There are assignments for each module. Each assignment comes with a detailed description of the underlying scenario and starts with examples that one can simply run. This helps to understand what the assignment is about and to put it into context. The actual assignment then is well-described. Skeleton programs are provided and the evaluation of the assignment is clearly stated. That doesn’t make it easier though. But Nick and his staff where in the labs and provided valuable help for all involved. The assignments are not build on top of each other, so missing one or being late on one doesn’t not hamper progress.
What you learn
A lot of things: using visualization environments and Linux of course. Then mininet to create network topologies. Using the POX controller in several ways (hub, switch, firewall) and later higher-level projects (Pyretic, Resonance) to control an SDN network.
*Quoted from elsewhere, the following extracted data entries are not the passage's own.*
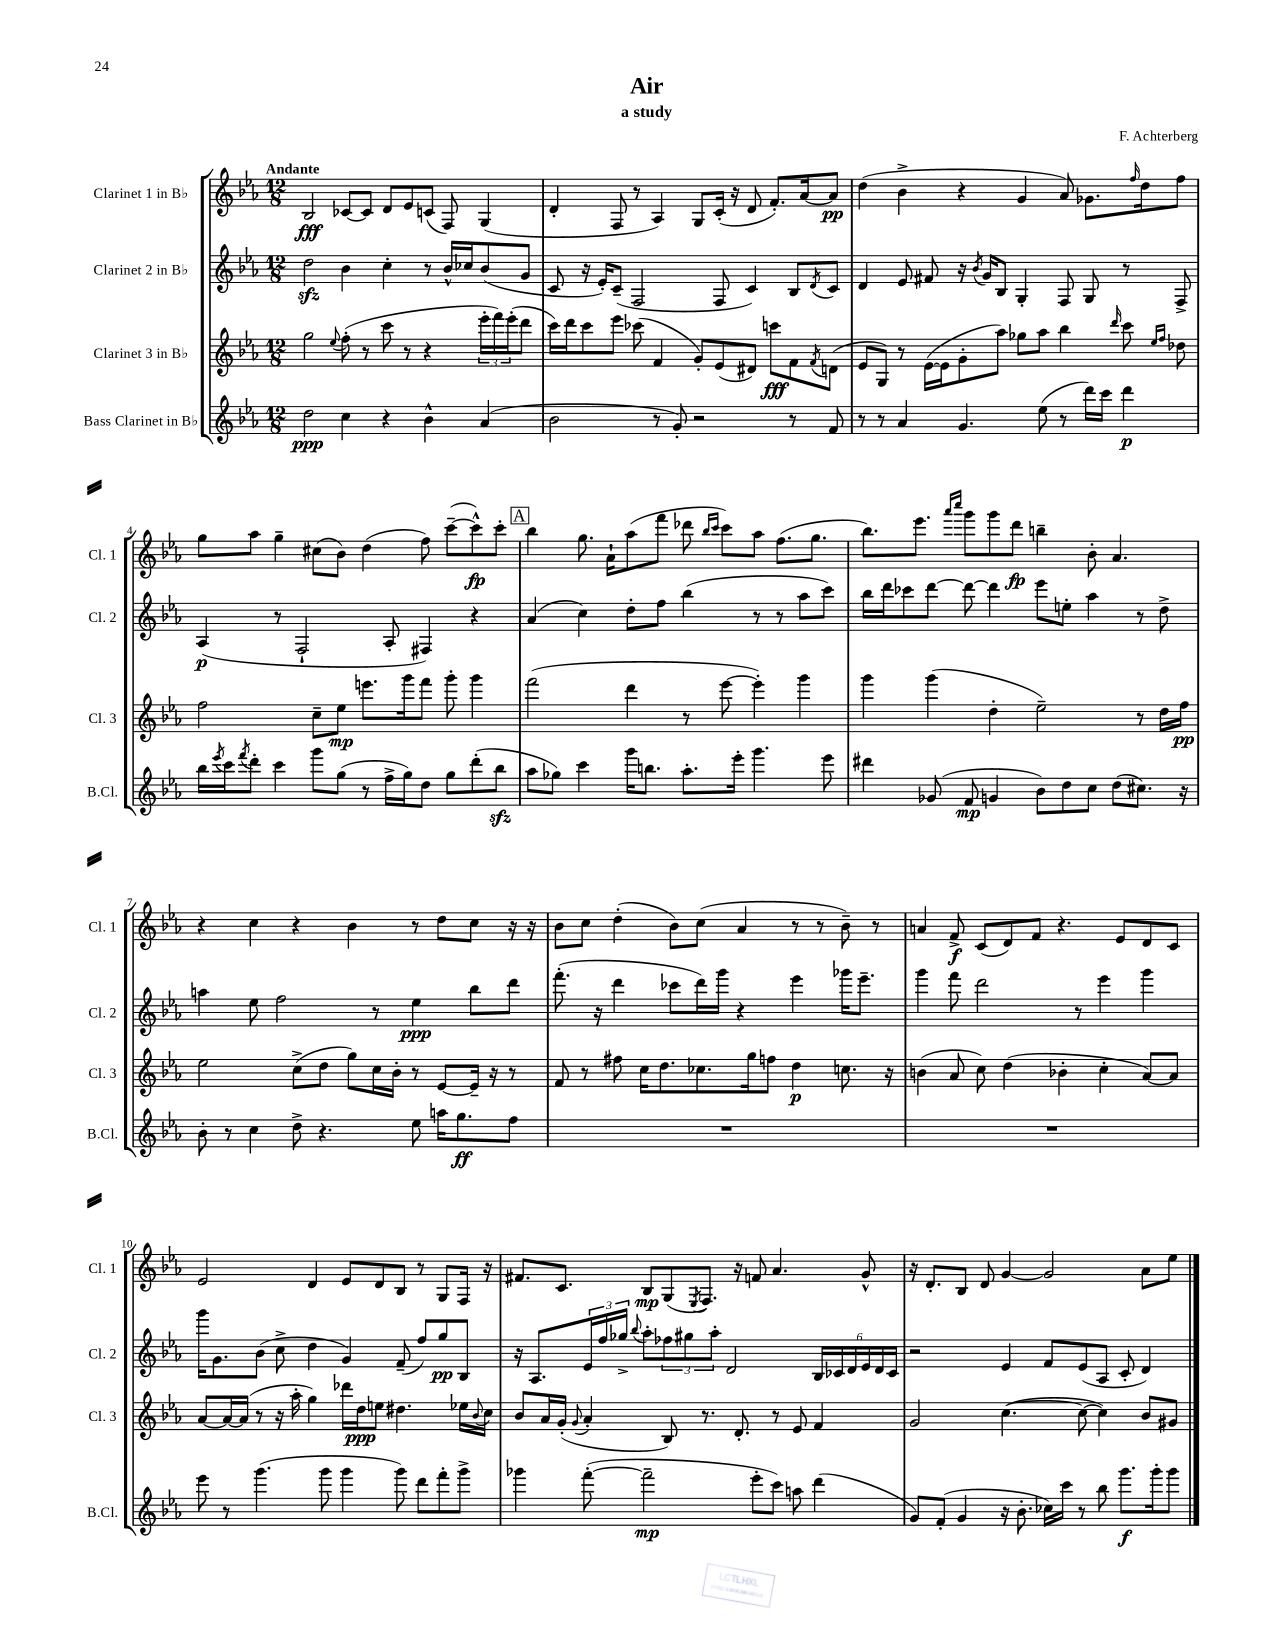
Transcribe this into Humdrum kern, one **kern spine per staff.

**kern	**kern	**kern	**kern
*staff4	*staff3	*staff2	*staff1
*clefG2	*clefG2	*clefG2	*clefG2
*k[b-e-a-]	*k[b-e-a-]	*k[b-e-a-]	*k[b-e-a-]
*M12/8	*M12/8	*M12/8	*M12/8
2dd	2gg	2dd	2B-
.	8qqee-	.	.
4cc	(8ff'	4b-	[8c-
.	8r	.	8c-]
4r	8ccc	4cc'	8d
.	8r	.	8e-
4b-^^	4r	8r	(8c
.	.	16b-^^	8F)
.	.	16cc-	.
(4a-	24eee-'	(8b-	(4G
.	24fff)	.	.
.	(24eee-'	.	.
.	8ddd	8g	.
=	=	=	=
2b-	16ccc)	8c	4d'
.	16ddd	.	.
.	8ccc	16r	.
.	.	16e-')	.
.	8eee-	(8c~	8F
.	(8ccc-	2F	8r
8r	4f	.	4A-)
8g')	.	.	.
2r	8g')	.	8G
.	(8e-	8F	(16c'
.	.	.	16r
.	8d#)	4c)	8d
.	8ccc	.	8.f')
8r	8f	8B-	.
.	.	.	[16a-
.	8qf	8qd	.
8f	(8d	8c	8a-]
=	=	=	=
8r	8e-	4d	(4dd
8r	8G)	.	.
4a-	8r	8e-	4b-^
.	([16e-	8f#	.
.	16e-]	.	.
4.g	8g'	16r	4r
.	.	8qb-	.
.	.	16g	.
.	8aa-)	8B-	.
.	8gg-	4G'	4g
(8ee-	8aa-	.	.
8r	4bb-	8F	8a-)
16ddd)	.	8G	8.g-
16ccc	.	.	.
.	16qqddd	.	.
4ddd	8ccc	8r	.
.	.	.	16qqff
.	.	.	16dd
.	16qqee-	.	.
.	16qqff	.	.
.	8dd-	8F^	8ff
=	=	=	=
16bb-	2ff	(4A-	8gg
8qeee-	.	.	.
16ccc	.	.	.
8qfff	.	.	.
8ddd'	.	.	8aa-
4ccc	.	8r	4gg~
.	.	2F`	.
8ggg	8cc~	.	(8cc#
(8gg	8ee-	.	8b-)
8r	8.eee	.	(4dd
16ff^	.	8A-'	.
16gg)	16ggg	.	.
8dd	8fff	4F#)	8ff)
8gg	8ggg'	.	([8ccc~
(8ddd'	4ggg	4r	8ccc^^])
8bb-	.	.	8ccc'
=	=	=	=
8aa-	(2fff	(4a-	4bb-
8gg-)	.	.	.
4ccc	.	4cc)	8.gg
.	.	.	16a-`
16ggg	4ddd	8dd'	(8aa-
8.bb	.	.	.
.	.	8ff	8fff
8.aa-'	8r	(4bb-	8ddd-
.	.	.	16qqbb-
.	.	.	16qqccc
.	[8eee-	.	8ccc)
16eee-'	.	.	.
4.ggg	4eee-'])	8r	8aa-
.	.	8r	(8.ff
.	4ggg	8aa-	.
.	.	.	8.gg
8eee-	.	8ccc)	.
=	=	=	=
4ddd#	4ggg	16bb-	8.bb-)
.	.	16ddd	.
.	.	8ccc-	.
.	.	.	8.eee-
(8g-	(4ggg	[8ddd	.
.	.	.	16qqaaa-
.	.	.	16qqcccc
8f	.	8ddd_	8ggg
4g	4dd'	4ddd]	8ggg
.	.	.	8ddd
8b-)	2ee-~)	8eee-	4bb~
8dd	.	8ee'	.
8cc	.	4aa-	8b-'
(8dd	.	.	4.a-
8.cc#)	8r	8r	.
.	16dd	8dd^	.
16r	16ff	.	.
=	=	=	=
8b-'	2ee-	4aa	4r
8r	.	.	.
4cc	.	8ee-	4cc
.	.	2ff	.
8dd^	(8cc^	.	4r
4.r	8dd	.	.
.	8gg)	.	4b-
.	16cc	8r	.
.	16b-'	.	.
8ee-	8r	4ee-	8r
16aa	[8e-	.	8dd
8.gg	.	.	.
.	16e-~]	8bb-	8cc
.	16r	.	.
8ff	8r	8ddd	16r
.	.	.	16r
=	=	=	=
1.r	8f	(8.fff'	8b-
.	8r	.	8cc
.	.	16r	.
.	8ff#	4ddd	(4dd'
.	16cc	.	.
.	8.dd	.	.
.	.	8ccc-	8b-)
.	8.cc-	16ddd)	(8cc
.	.	16ggg	.
.	.	4r	4a-
.	16gg	.	.
.	8ff	.	.
.	4dd	4eee-	8r
.	.	.	8r
.	8.cc	16ggg-	8b-~)
.	.	8.eee-~	.
.	.	.	8r
.	16r	.	.
=	=	=	=
1.r	(4b	4ggg	4a
.	8a-	8fff	8f^
.	8cc)	2ddd	(8c
.	(4dd	.	8d)
.	.	.	8f
.	4b-'	.	4.r
.	.	8r	.
.	4cc'	4eee-	.
.	.	.	8e-
.	[8a-)	4ggg	8d
.	8a-]	.	8c
=	=	=	=
8eee-	[8a-	16ggg	2e-
.	.	8.g	.
8r	16a-_	.	.
.	(16a-]	.	.
(4.ggg	8r	(8b-	.
.	16r	8cc^	.
.	16aa-'	.	.
.	4gg)	4dd	4d
8ggg	.	.	.
4ggg	16ddd-	4g)	8e-
.	16dd	.	.
.	8ee	.	8d
8ggg)	4.dd#	(8f~	8B-
8ddd	.	8ff)	8r
8fff'	.	8gg	8G
8ggg^	16ee-	8B-	16F
.	8qqb-	.	.
.	16cc	.	16r
=	=	=	=
4ggg-	8b-	16r	8.f#
.	.	8.A-	.
.	16a-	.	.
.	(16g'	.	8.c
.	8qqg	.	.
([8fff'	4a-'	24e-	.
.	.	24ff	.
.	.	24gg-^	.
.	.	8qqbb-	.
2fff~]	.	8aa-'	8B-
.	8B-)	12ff-	(8G
.	.	12gg#	.
.	.	.	8qE-
.	8.r	.	8.F)
.	.	12aa-'	.
.	.	2d	.
.	8.d'	.	16r
8eee-'	.	.	8f
8ccc)	8r	.	4.a-
8aa	8e-	.	.
(4ddd	4f	24B-	.
.	.	24c-	.
.	.	24d	.
.	.	24e-	8g^^
.	.	24d	.
.	.	24c-	.
=	=	=	=
8g)	2g	2r	16r
.	.	.	8.d'
(8f'	.	.	.
4g	.	.	8B-
.	.	.	8d
16r	([4.cc	4e-	[4g
8.b-'	.	.	.
16cc-)	.	8f	2g]
16ccc	.	.	.
8r	8cc_	(8e-	.
8bb-	4cc])	8A-	.
8.ggg	.	8c'	.
.	8b-	4d)	8a-
16ggg'	.	.	.
8ggg	8g#	.	8ee-
==	==	==	==
*-	*-	*-	*-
An excellent course if one wants to figure out what SDN really is about, on PowerPoint level as well as in practice. I’d recommend the course for people who want to know SDN, understand the state of available software, or simply want to see where networking might go to in the next years. It is also helpful to understand the networking principles of virtual environments and data centers. Will Dennis has written more detailed experiences from taking the Coursera course in 2013.
Special thanks to Nick, Cormac, Mary Noonan (for organising all the logistics perfectly).